Nach Abschluss der Umfrage kann das Unternehmen die Daten analysieren und die verschiedenen Personengruppen und ihre Einstellungen vergleichen. Vielleicht stellt das Unternehmen über statistische Methoden fest, dass sich die Meinung abhängig von Alter und Geschlecht unterscheidet. Ein – statistisch begründetes – Ergebnis könnte sein, dass das Image des Unternehmens bei jungen Männern schlecht ist. Dann könnte das Unternehmen eine neue Produktreihe auflegen, die auf genau diese demografische Gruppe abzielt.

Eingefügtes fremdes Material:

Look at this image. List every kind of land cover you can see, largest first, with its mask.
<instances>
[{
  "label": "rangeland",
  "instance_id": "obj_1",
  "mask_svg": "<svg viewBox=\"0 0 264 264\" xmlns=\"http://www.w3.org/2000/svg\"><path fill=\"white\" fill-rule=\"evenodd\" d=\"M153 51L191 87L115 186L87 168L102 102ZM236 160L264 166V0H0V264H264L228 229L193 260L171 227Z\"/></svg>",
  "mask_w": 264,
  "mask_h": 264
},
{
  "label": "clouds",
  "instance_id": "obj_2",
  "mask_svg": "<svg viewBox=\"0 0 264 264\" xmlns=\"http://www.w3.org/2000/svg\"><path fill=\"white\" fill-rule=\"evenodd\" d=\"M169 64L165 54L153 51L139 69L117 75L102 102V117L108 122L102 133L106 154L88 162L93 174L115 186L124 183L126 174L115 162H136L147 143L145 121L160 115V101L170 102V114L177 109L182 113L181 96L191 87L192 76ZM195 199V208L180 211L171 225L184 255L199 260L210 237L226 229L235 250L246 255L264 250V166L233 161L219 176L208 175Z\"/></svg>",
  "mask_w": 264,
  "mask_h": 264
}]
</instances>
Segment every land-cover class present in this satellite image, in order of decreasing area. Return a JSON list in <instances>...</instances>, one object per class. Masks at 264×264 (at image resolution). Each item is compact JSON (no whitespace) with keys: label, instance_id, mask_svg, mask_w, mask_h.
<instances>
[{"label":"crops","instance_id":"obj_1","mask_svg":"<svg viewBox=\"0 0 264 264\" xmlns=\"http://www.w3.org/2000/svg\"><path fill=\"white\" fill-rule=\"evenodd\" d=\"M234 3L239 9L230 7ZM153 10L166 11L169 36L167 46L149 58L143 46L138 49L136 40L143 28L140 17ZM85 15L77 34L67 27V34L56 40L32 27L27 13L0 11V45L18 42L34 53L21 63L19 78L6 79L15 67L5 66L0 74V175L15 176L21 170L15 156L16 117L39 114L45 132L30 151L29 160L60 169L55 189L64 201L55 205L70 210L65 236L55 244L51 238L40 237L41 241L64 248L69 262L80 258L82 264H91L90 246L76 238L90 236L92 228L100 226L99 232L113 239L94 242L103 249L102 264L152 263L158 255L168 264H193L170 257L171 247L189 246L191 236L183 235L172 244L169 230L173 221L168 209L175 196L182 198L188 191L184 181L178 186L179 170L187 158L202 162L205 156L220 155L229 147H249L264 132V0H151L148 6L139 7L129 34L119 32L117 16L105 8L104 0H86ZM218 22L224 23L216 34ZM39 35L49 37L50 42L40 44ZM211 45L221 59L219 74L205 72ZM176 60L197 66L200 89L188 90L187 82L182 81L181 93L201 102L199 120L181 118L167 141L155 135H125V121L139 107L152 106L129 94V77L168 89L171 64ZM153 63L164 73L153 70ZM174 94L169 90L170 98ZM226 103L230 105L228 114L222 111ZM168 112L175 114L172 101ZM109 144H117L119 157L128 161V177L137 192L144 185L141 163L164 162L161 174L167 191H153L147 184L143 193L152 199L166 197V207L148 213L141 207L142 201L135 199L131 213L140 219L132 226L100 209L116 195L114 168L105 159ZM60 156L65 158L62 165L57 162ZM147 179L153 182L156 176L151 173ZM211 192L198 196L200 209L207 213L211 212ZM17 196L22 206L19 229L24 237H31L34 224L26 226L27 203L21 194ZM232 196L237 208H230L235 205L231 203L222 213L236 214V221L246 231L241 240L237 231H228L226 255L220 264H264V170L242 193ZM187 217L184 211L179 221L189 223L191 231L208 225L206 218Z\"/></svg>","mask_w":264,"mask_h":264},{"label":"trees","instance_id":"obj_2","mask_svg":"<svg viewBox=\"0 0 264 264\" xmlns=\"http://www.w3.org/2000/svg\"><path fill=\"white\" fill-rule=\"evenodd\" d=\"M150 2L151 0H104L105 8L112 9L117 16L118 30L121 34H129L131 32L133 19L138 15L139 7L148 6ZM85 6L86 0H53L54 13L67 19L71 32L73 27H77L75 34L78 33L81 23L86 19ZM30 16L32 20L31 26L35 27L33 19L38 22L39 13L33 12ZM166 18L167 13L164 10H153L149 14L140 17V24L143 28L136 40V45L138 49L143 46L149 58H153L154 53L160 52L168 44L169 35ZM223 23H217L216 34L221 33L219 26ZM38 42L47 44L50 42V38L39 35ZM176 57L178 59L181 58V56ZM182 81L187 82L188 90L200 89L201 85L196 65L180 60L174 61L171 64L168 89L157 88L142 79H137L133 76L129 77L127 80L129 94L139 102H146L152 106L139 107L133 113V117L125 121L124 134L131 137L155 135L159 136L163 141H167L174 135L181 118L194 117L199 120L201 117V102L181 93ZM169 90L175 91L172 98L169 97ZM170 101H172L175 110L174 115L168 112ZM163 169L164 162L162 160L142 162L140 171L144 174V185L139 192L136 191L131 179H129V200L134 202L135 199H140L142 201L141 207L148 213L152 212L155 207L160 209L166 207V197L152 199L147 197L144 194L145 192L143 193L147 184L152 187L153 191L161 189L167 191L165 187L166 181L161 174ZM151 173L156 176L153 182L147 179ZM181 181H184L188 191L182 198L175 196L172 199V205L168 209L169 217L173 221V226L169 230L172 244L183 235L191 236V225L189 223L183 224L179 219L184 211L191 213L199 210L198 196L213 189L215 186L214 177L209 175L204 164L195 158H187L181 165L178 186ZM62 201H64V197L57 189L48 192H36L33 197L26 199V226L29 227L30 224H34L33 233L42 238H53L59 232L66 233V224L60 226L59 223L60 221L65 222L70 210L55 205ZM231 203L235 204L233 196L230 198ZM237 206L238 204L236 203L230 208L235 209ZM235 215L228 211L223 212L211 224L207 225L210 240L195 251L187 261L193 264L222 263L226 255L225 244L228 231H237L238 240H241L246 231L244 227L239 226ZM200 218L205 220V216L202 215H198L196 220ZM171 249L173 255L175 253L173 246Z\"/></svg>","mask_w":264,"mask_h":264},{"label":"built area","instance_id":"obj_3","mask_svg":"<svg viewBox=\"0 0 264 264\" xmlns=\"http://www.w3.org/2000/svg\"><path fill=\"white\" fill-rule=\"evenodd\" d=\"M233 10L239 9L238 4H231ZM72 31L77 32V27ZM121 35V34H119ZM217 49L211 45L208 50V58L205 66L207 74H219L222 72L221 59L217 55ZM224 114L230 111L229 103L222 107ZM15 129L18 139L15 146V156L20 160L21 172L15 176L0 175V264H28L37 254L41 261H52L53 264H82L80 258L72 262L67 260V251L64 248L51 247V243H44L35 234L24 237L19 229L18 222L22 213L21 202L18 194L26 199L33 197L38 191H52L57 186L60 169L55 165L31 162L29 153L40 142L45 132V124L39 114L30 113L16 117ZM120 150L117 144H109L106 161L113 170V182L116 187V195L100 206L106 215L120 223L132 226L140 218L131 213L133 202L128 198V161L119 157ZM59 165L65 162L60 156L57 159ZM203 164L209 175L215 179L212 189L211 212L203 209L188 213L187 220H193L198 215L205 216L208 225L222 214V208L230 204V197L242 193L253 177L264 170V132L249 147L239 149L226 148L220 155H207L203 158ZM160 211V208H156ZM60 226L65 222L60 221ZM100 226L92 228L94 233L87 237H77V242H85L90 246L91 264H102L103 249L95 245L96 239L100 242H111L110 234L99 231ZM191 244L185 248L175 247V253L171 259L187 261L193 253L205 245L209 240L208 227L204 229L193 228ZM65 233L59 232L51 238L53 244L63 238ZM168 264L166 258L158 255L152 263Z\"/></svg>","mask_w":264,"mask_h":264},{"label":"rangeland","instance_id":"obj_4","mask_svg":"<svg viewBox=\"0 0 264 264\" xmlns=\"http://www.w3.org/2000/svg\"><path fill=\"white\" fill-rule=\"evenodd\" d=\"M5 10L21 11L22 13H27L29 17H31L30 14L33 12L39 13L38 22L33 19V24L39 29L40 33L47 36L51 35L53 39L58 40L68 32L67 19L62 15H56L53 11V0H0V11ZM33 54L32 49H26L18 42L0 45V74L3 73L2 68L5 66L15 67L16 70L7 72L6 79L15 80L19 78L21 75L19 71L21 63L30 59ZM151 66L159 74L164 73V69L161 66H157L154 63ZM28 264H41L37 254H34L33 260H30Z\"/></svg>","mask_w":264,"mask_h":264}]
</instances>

Wenn Ihre Forschungsziele in eine der drei genannten Kategorien fallen, dann sind Sie auf dem richtigen Weg. Jetzt müssen Sie nur noch entscheiden, wie Sie die erfassten Daten in Ihrem Unternehmen so umsetzen, dass bestimmte Probleme angegangen und Gelegenheiten genutzt werden. Zur Erinnerung: Eine erfolgreiche Umfrage ist nur die halbe Miete. Was Ihr Forschungsprojekt wirklich nutzbringend macht, sind die Maßnahmen, die Sie anhand der gesammelten Informationen umsetzen!